==== Material to process ====

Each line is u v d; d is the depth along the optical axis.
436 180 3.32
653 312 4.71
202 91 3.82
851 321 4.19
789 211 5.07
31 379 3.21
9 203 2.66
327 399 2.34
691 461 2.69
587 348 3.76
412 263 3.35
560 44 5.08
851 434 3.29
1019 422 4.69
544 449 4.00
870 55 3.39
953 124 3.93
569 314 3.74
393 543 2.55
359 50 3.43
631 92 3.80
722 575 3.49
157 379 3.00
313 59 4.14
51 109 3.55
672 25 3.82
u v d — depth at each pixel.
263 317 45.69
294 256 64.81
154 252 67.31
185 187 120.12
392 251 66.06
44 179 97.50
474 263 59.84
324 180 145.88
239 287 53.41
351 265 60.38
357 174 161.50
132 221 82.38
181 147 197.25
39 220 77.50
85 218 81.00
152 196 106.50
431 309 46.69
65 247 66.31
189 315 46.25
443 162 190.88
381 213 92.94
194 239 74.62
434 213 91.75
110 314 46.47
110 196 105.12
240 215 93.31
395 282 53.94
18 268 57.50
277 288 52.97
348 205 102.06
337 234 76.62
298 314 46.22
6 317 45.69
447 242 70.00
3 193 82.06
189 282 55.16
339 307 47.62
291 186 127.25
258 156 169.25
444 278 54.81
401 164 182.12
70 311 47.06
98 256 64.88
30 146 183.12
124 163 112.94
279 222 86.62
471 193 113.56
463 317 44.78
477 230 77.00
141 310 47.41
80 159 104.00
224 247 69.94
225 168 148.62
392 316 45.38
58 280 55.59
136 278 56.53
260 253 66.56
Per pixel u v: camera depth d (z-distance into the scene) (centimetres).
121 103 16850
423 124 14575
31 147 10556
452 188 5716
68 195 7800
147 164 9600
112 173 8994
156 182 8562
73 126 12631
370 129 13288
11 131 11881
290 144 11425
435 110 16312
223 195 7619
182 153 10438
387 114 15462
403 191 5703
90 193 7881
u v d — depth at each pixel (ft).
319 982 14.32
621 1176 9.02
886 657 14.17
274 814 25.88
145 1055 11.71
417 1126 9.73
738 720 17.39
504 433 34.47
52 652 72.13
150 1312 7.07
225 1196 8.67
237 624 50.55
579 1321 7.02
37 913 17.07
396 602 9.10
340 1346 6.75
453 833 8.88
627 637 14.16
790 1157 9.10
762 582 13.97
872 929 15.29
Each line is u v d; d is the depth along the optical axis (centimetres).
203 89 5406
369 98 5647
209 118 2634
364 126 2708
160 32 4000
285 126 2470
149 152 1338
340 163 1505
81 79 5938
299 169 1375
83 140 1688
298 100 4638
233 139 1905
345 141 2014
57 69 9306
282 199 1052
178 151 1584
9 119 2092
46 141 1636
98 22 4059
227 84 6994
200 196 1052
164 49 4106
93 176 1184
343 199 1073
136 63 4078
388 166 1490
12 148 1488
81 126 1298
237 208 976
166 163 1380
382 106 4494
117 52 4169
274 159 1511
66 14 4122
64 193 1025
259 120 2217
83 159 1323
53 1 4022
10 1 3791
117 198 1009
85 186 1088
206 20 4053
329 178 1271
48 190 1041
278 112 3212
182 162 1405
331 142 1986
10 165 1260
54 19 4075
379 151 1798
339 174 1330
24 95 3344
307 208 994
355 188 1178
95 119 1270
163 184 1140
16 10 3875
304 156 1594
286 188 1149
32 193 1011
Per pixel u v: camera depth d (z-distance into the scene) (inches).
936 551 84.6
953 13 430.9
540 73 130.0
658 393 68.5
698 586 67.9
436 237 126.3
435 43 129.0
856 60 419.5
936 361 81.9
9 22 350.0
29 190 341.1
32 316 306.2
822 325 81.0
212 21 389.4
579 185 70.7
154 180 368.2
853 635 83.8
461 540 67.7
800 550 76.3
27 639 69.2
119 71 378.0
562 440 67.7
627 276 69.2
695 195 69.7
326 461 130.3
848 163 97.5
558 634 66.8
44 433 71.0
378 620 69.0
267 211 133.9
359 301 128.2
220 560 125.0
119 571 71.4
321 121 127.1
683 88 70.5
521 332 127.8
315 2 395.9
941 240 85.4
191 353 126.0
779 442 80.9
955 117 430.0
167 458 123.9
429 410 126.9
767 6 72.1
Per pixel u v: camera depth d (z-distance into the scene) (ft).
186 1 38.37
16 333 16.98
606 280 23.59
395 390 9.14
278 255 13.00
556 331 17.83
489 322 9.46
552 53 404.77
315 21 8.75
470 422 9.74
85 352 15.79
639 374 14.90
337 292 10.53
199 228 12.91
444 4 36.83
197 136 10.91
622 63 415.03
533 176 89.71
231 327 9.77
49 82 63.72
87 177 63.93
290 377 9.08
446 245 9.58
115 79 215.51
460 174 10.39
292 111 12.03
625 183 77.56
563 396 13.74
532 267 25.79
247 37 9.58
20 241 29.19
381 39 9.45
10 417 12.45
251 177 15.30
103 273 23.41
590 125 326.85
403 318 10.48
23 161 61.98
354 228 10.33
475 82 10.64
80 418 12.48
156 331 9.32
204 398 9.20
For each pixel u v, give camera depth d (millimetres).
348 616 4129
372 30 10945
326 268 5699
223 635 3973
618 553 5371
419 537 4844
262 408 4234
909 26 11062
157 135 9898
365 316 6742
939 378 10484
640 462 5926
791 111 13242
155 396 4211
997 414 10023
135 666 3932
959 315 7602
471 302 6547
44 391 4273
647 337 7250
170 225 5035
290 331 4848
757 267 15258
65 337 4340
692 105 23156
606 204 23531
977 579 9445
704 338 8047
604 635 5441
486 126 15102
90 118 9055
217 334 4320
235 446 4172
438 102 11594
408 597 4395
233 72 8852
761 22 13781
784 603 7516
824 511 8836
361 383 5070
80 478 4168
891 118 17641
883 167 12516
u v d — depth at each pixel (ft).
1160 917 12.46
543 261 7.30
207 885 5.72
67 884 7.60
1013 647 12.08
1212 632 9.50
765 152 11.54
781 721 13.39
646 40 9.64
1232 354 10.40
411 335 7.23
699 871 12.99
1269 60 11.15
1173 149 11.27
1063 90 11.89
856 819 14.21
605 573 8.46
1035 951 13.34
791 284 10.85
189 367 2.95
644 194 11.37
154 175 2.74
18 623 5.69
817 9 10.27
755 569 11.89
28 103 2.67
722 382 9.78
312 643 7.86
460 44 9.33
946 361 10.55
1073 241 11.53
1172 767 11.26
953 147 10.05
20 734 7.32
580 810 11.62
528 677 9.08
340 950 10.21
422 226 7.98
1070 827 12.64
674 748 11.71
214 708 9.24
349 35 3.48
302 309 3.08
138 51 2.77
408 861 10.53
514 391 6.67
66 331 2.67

====

▶ **Task description**: Restate word for word the entries above, starting at the line with "117 52 4169" and ending at the line with "563 396 13.74", inclusive, and no others.

▶ **Answer to this task**:
117 52 4169
274 159 1511
66 14 4122
64 193 1025
259 120 2217
83 159 1323
53 1 4022
10 1 3791
117 198 1009
85 186 1088
206 20 4053
329 178 1271
48 190 1041
278 112 3212
182 162 1405
331 142 1986
10 165 1260
54 19 4075
379 151 1798
339 174 1330
24 95 3344
307 208 994
355 188 1178
95 119 1270
163 184 1140
16 10 3875
304 156 1594
286 188 1149
32 193 1011
Per pixel u v: camera depth d (z-distance into the scene) (inches).
936 551 84.6
953 13 430.9
540 73 130.0
658 393 68.5
698 586 67.9
436 237 126.3
435 43 129.0
856 60 419.5
936 361 81.9
9 22 350.0
29 190 341.1
32 316 306.2
822 325 81.0
212 21 389.4
579 185 70.7
154 180 368.2
853 635 83.8
461 540 67.7
800 550 76.3
27 639 69.2
119 71 378.0
562 440 67.7
627 276 69.2
695 195 69.7
326 461 130.3
848 163 97.5
558 634 66.8
44 433 71.0
378 620 69.0
267 211 133.9
359 301 128.2
220 560 125.0
119 571 71.4
321 121 127.1
683 88 70.5
521 332 127.8
315 2 395.9
941 240 85.4
191 353 126.0
779 442 80.9
955 117 430.0
167 458 123.9
429 410 126.9
767 6 72.1
Per pixel u v: camera depth d (z-distance into the scene) (ft).
186 1 38.37
16 333 16.98
606 280 23.59
395 390 9.14
278 255 13.00
556 331 17.83
489 322 9.46
552 53 404.77
315 21 8.75
470 422 9.74
85 352 15.79
639 374 14.90
337 292 10.53
199 228 12.91
444 4 36.83
197 136 10.91
622 63 415.03
533 176 89.71
231 327 9.77
49 82 63.72
87 177 63.93
290 377 9.08
446 245 9.58
115 79 215.51
460 174 10.39
292 111 12.03
625 183 77.56
563 396 13.74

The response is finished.